In 2021, Persimmon built a block of properties the wrong way round in Colchester. The local authority required them to ensure the building was completed to the original designs submitted.

===Censorship===
In 2019, Persimmon paid to take control of and then shut down a Facebook group, called Persimmon Homes Unhappy Customers, which detailed complaints about the company, and had almost 14,000 members. The company defended deleting the group.

===Health and safety failure===
In 2001, Persimmon was fined £125,000 after an employee was crushed to death. HSE investigating inspector Tony Mitchell said: "Companies need to ensure that all safety devices are fully operational. In this case properly fitted interlocks would have prevented access to the enclosure, and saved a life".

===Executive pay===
In December 2017, Persimmon's chairman, Nicholas Wrigley, resigned over his role in awarding Jeff Fairburn, the CEO, a £128 million bonus. The Persimmon bonus scheme was believed to be the UK's "most generous ever", scheduled to pay more than £800 million to 150 senior staff from 31 December 2016.
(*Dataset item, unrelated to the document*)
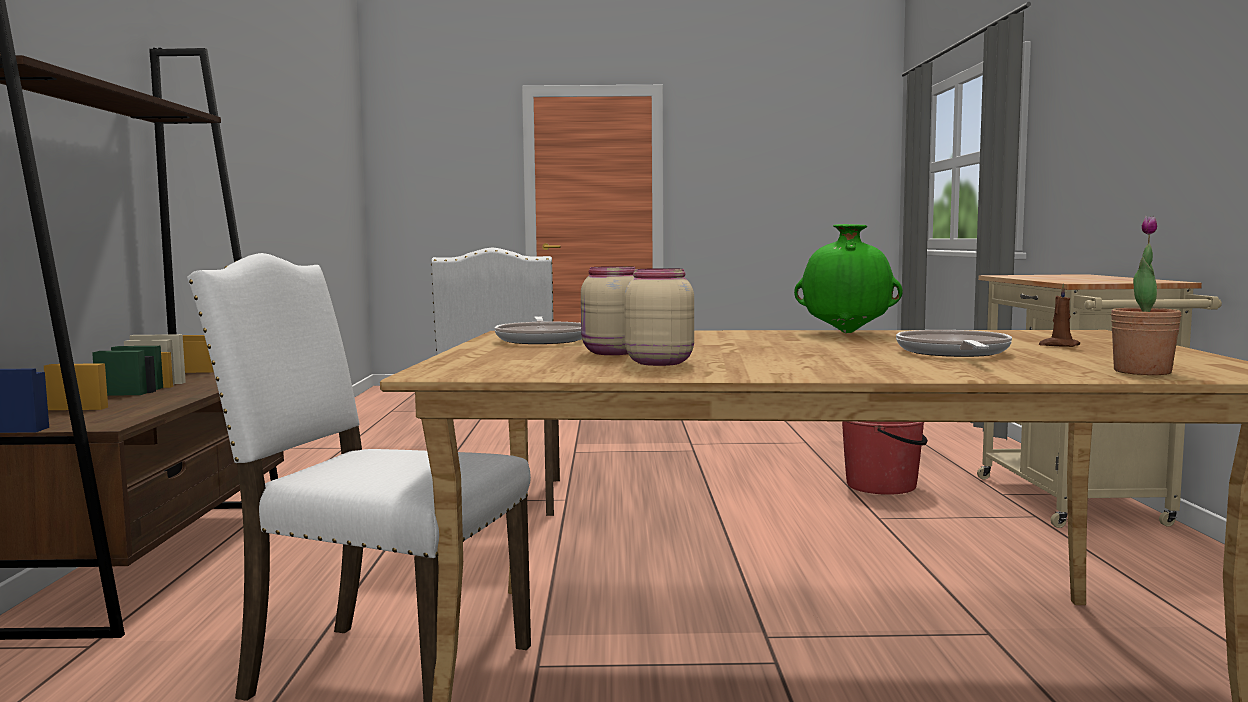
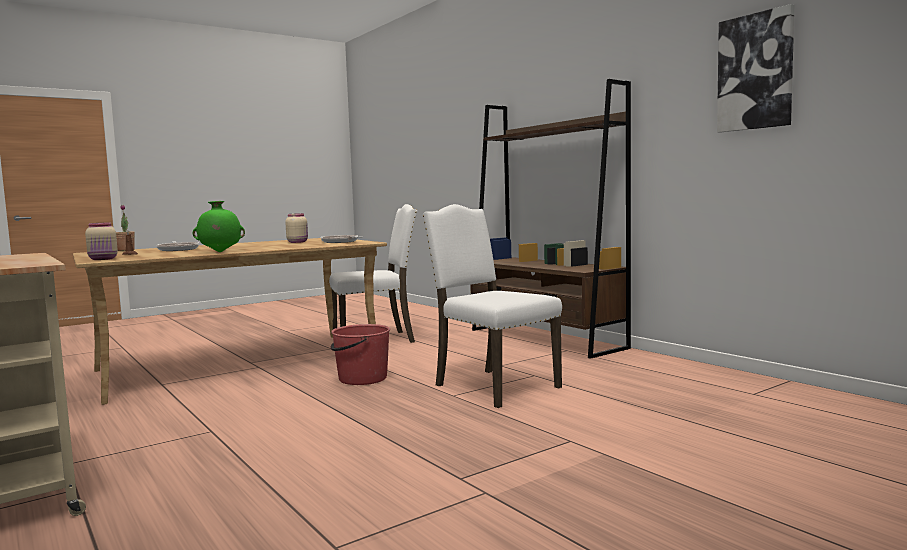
camera: 145 degrees right, 0 degrees up
(234, 103) = (755, 72): none -> picture
(658, 362) = (274, 242): beige jar -> beige jar (103, 259)
(882, 486) = (207, 469): red bucket -> red bucket (362, 379)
In October 2018, Fairburn received widespread criticism after refusing to discuss the bonus awarded to him the previous year. When the bonus was awarded he said he would forgo half his shares: the final bonus which therefore was awarded £75 million. This was the largest bonus award by a listed UK company in history. Fairburn has said he would give a "substantial proportion" of the bonus to charity; however no details of the charities were given (and no charitable involvement could be identified three years later). He left the following month in a decision that the company described as being by "mutual agreement and at the request of the company".

===Late payment===
In April 2019, Persimmon Homes was suspended from the UK Government's Prompt Payment Code for failing to pay suppliers on time. It was reinstated around 10 months later.

===Competition===
In February 2024, Persimmon was among eight UK house-builders targeted by the Competition and Markets Authority in an investigation into suspected breaches of competition law. The CMA said it had evidence that firms shared commercially sensitive information with competitors, influencing the build-out of sites and the prices of new homes. In January 2025, the CMA said it was conducting further investigations into the suspected anti-competitive conduct. In June 2025, the CMA investigation was extended to August 2025. In July 2025, the housebuilders offered to pay £100 million towards affordable housing programme as part of an agreement to reform practices on information sharing and to end the investigation without admitting any liability or wrongdoing. On 30 October 2025, the CMA confirmed its investigation had been dropped in return for a £100 million payment towards affordable homes and other measures including the development of industry-wide guidance on information sharing and agreements not to share certain types of information with other housebuilders.